Это было тем ощутимее, что отношение самого Римского-Корсакова к «Золотому петушку» резко колебалось. Решающим моментом была при этом оценка места новой оперы в новой музыке. «…Сочинял «Петушка» денно и нощно… Вышла опера длиною вроде «Майской ночи», — писал он Кругликову 31 августа 1907 года. — Думаю, что будете ею довольны. Гармонию местами довел до величайшей напряженности, для меня: «Нате ж, декаденты, выкусите!
А я все-таки до декадентства не унижусь, кривляки порнографические!» Этот веселый и сердитый задор победителя в трудной борьбе слышится и в разговорах с Ястребцевым. То он сразу после окончания оперы объявляет, что ему надоела вычурная гармония и вообще так называемый новейший стиль и теперь ему хотелось бы в отличие от речитативно-ариозного, по преимуществу, «Петушка» написать специально вокальную оперу. Да и сочинял-то он «Золотого петушка», как в свое время и «Кащея», почти исключительно, чтобы доказать, что и его краюха не щербата. Тут если и не совсем шутка, то полушутка, характерное для Корсакова подтрунивание над самим собою; в том же духе и оброненное в беседе с Ястребцевым замечание об остро диссонантной, таинственной и мрачной музыке в начале второго действия — «это взятка декадентству». Нет сомнений, что на самом деле композитор гордится применением крайних художественных средств к новой, действительно требующей этих средств задаче. Когда молодой даровитый критик[37]
похвалил его за «чисто штраусовскую смелость» вступления к «Золотому петушку», Римский-Корсаков с досадой ответил: «Я никогда не отличался особой трусостью по части новых гармоний, но только сочинял их в пределах здравого смысла».Он мог бы повторить свою мысль: «В искусстве дурно только уродливое; напротив, не уродливое, а только крайнее именно и желательно; оно-то и двигает искусство. Лист был крайний, Берлиоз тоже, Вагнер тоже, и мы были такими же…»[38]

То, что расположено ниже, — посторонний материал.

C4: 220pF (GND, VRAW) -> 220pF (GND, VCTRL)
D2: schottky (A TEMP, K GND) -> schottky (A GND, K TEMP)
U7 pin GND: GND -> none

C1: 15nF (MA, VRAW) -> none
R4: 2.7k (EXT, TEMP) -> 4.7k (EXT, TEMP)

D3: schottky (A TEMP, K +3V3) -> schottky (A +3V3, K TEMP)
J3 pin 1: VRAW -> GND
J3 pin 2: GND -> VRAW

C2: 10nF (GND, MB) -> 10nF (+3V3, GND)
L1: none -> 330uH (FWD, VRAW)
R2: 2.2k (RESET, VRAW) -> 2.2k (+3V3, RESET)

.Двигал ли «Петушок» искусство вперед? Порой автор сомневался в этом. Он мерил свои последние оперы крупной мерой, временами проявляя крайнюю придирчивость и несправедливость. Ведь к самому себе он умел быть не только беспощадно справедливым, но и беспощадно несправедливым.

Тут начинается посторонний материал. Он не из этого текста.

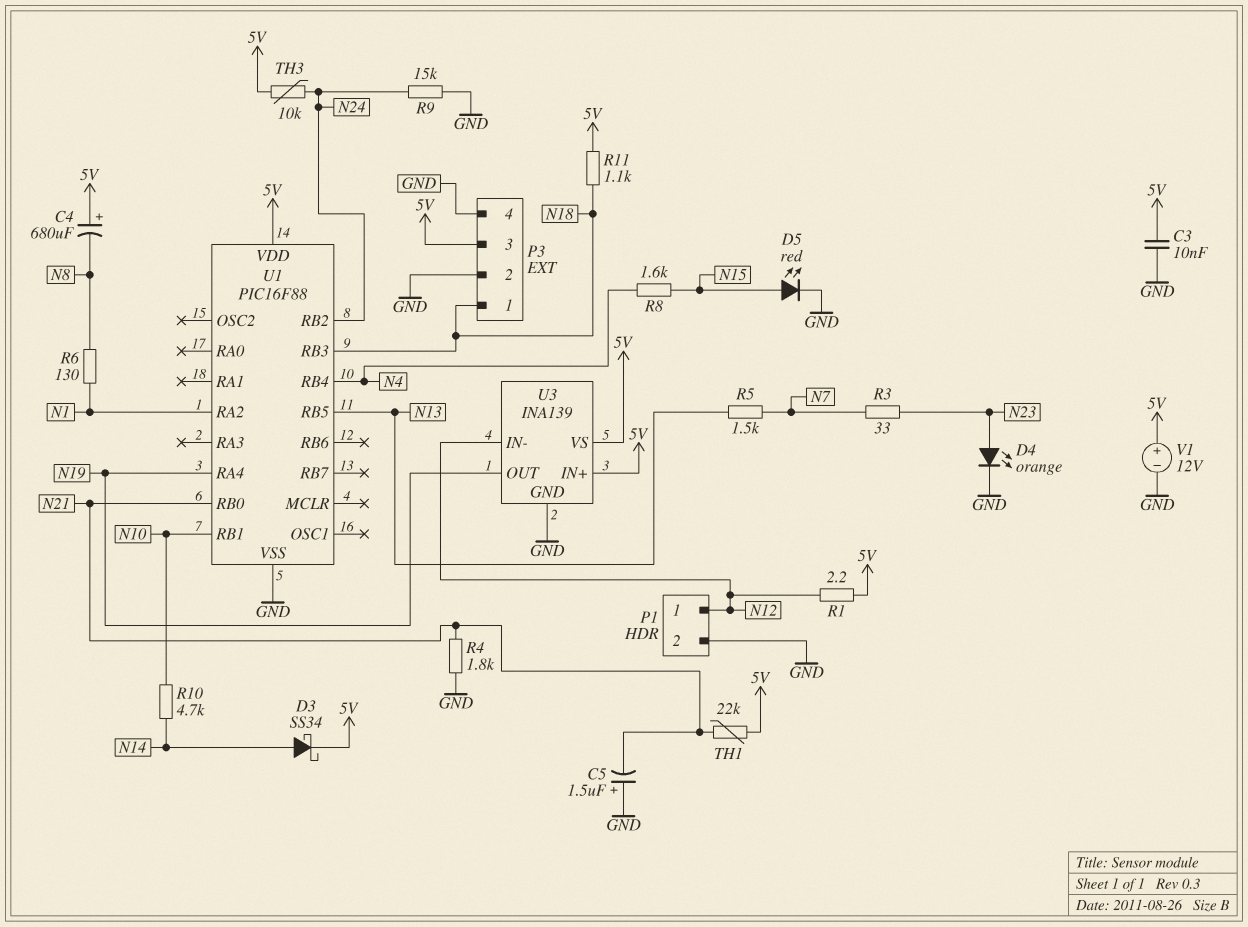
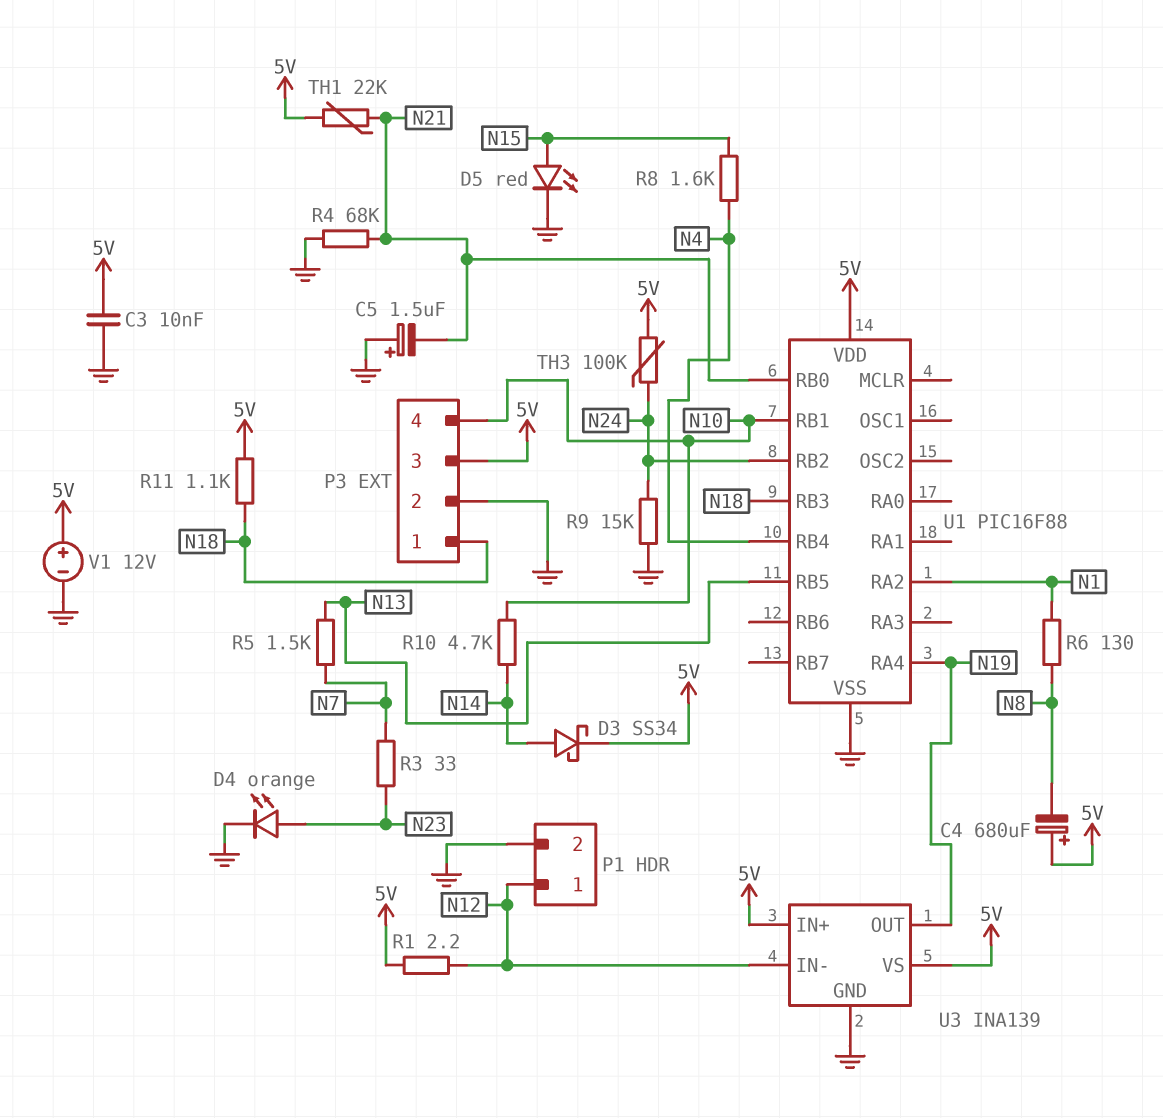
P3 pin 4: GND -> N10
R4: 1.8k (GND, N21) -> 68k (GND, N21)
TH3: 10k (5V, N24) -> 100k (5V, N24)

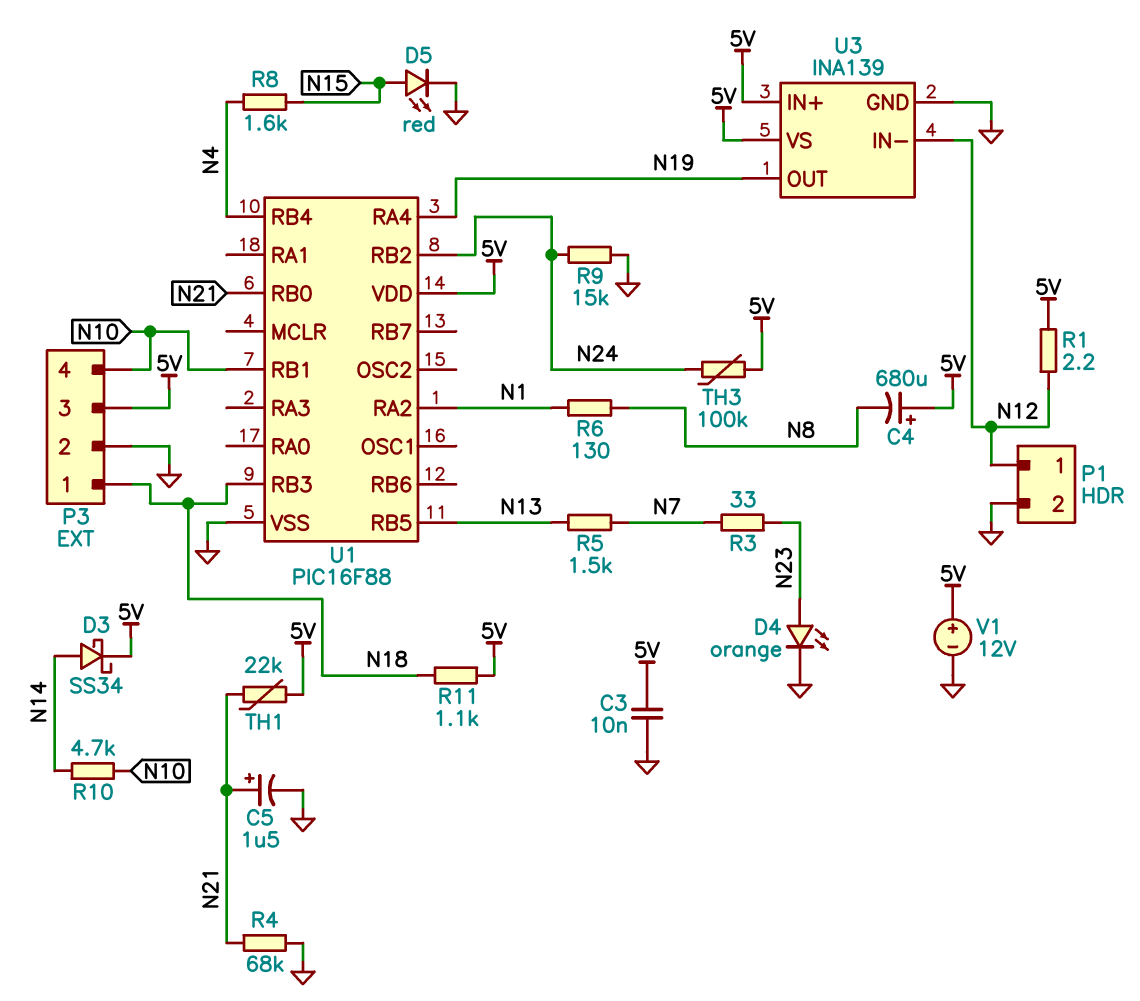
C5: 1.5uF (plus GND, minus N21) -> 1.5uF (plus N21, minus GND)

Но с какой радостью узнает он от Лядова, что тот в великом восторге от «Золотого петушка»! С какой болью, с каким гневом принимает несуразные требования цензуры, чующей в либретто крамолу, но не умеющей, по обычной тупости, оценить ее степень! Как жаждет постановки, как надеется и отчаивается.

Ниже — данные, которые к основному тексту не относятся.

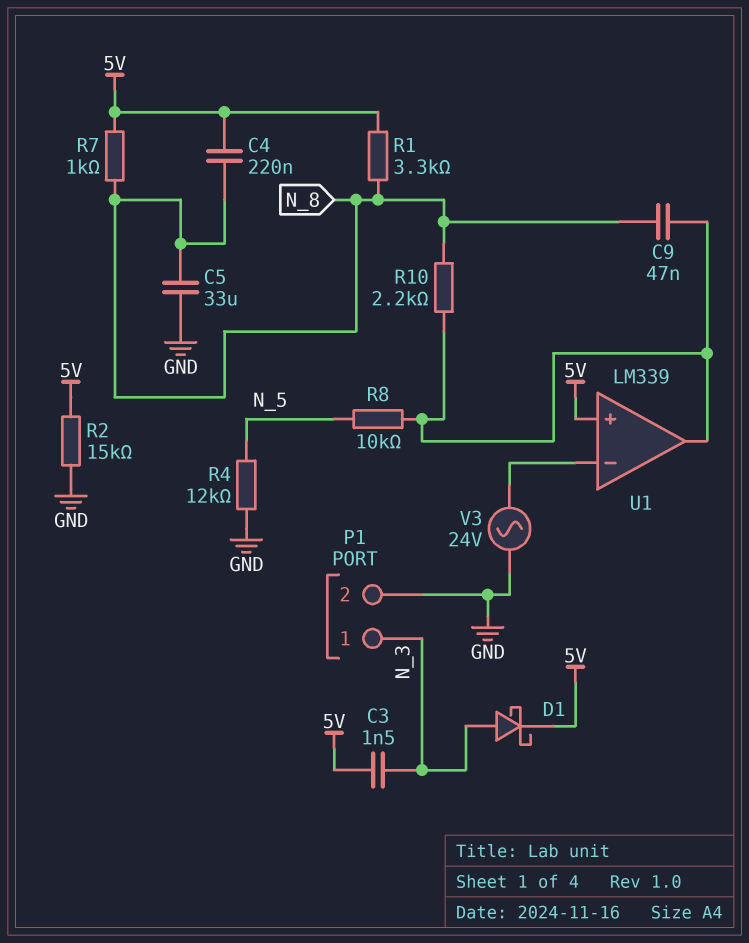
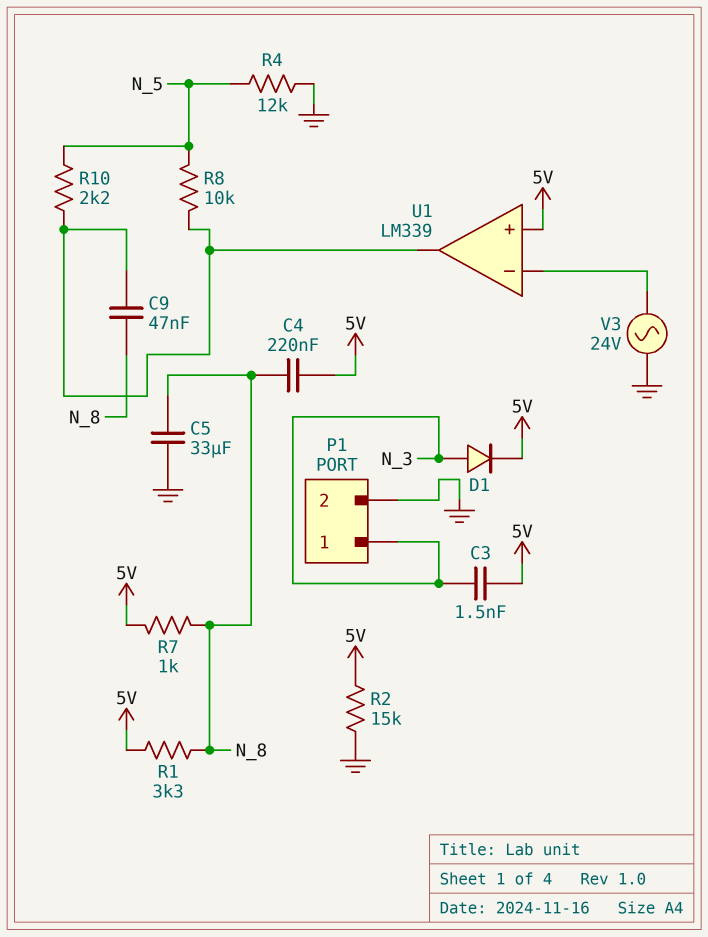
D1: schottky (A N_3, K 5V) -> diode (A N_3, K 5V)
R10: 2.2k (N_8, U1/out) -> 2.2k (N_5, U1/out)

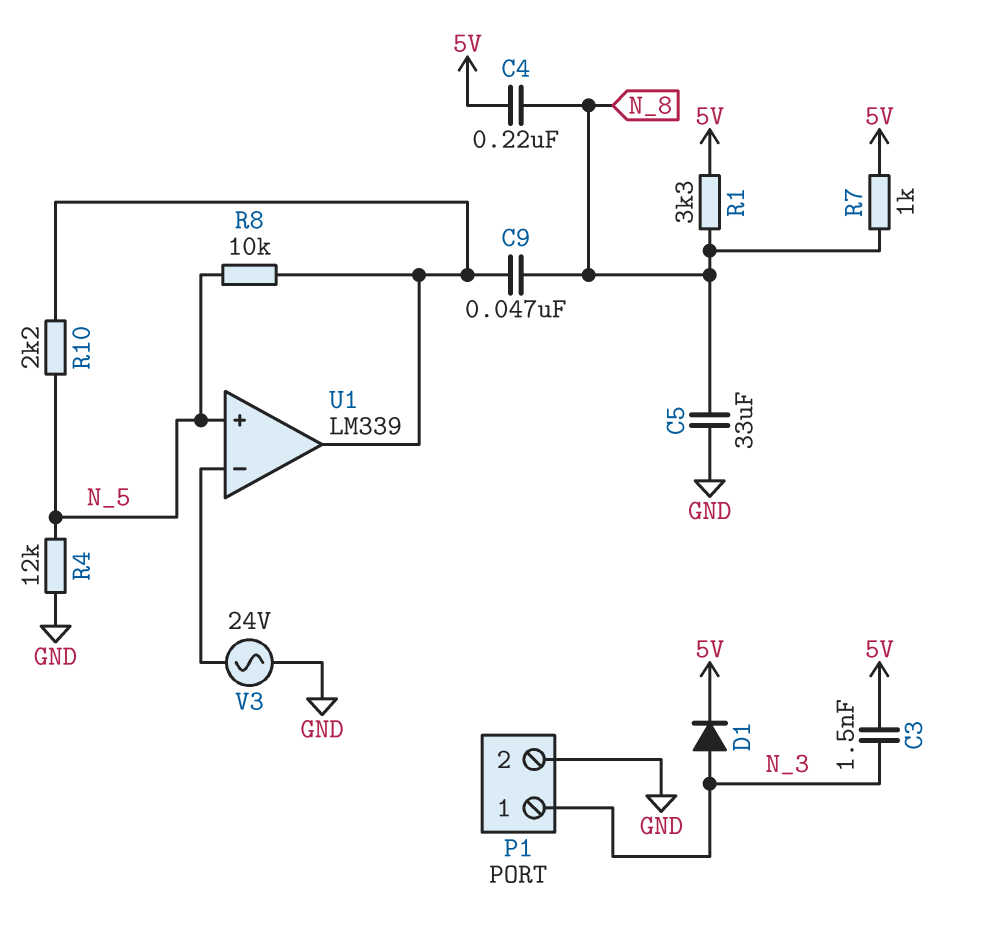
R2: 15k (5V, GND) -> none
U1 pin in+: 5V -> N_5

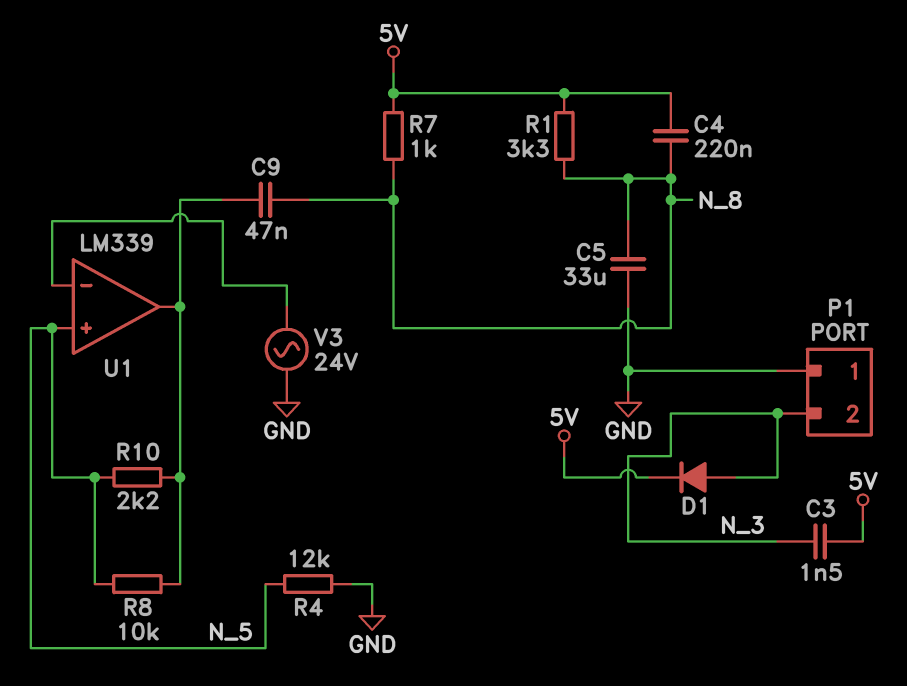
P1 pin 1: N_3 -> GND
P1 pin 2: GND -> N_3

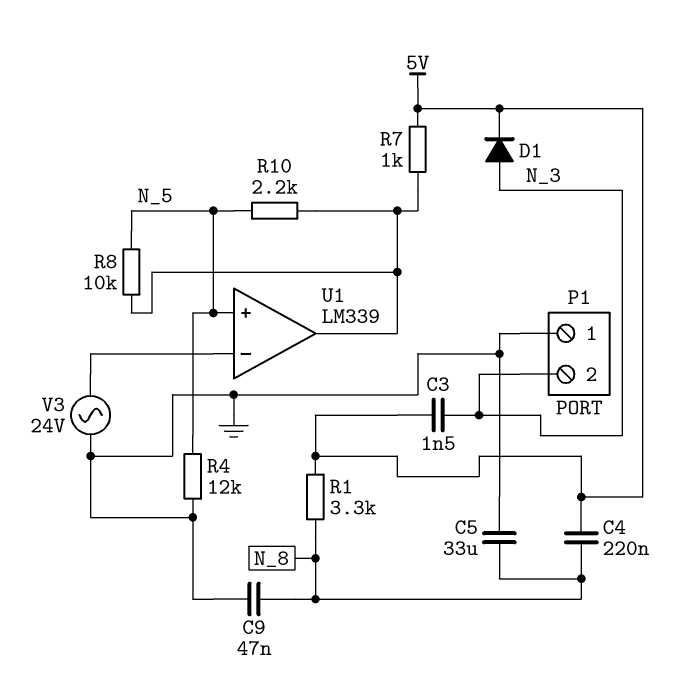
C9: 47nF (N_8, U1/out) -> 47nF (GND, N_8)
R7: 1k (5V, N_8) -> 1k (5V, U1/out)

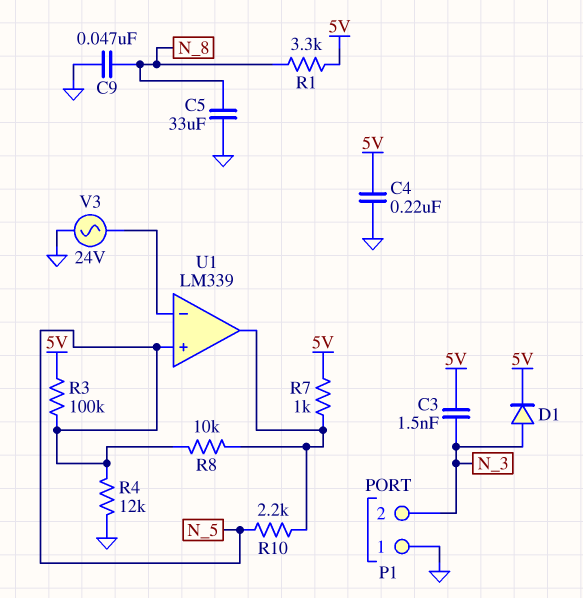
C4: 220nF (5V, N_8) -> 220nF (5V, GND)
R3: none -> 100k (5V, N_5)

Снова дирекция императорских театров проявляет трусливую близорукость. На этот раз она пасует перед возражениями московского генерал-губернатора. Чтобы опера пошла на сцене, сперва хотя бы в Частном театре С. И. Зимина, преемнике мамонтовского, понадобилось многое. Понадобилось целых полтора года. Понадобились переделки в либретто, обратившие царя Додона всего только в воеводу… Понадобилась смерть Римского-Корсакова.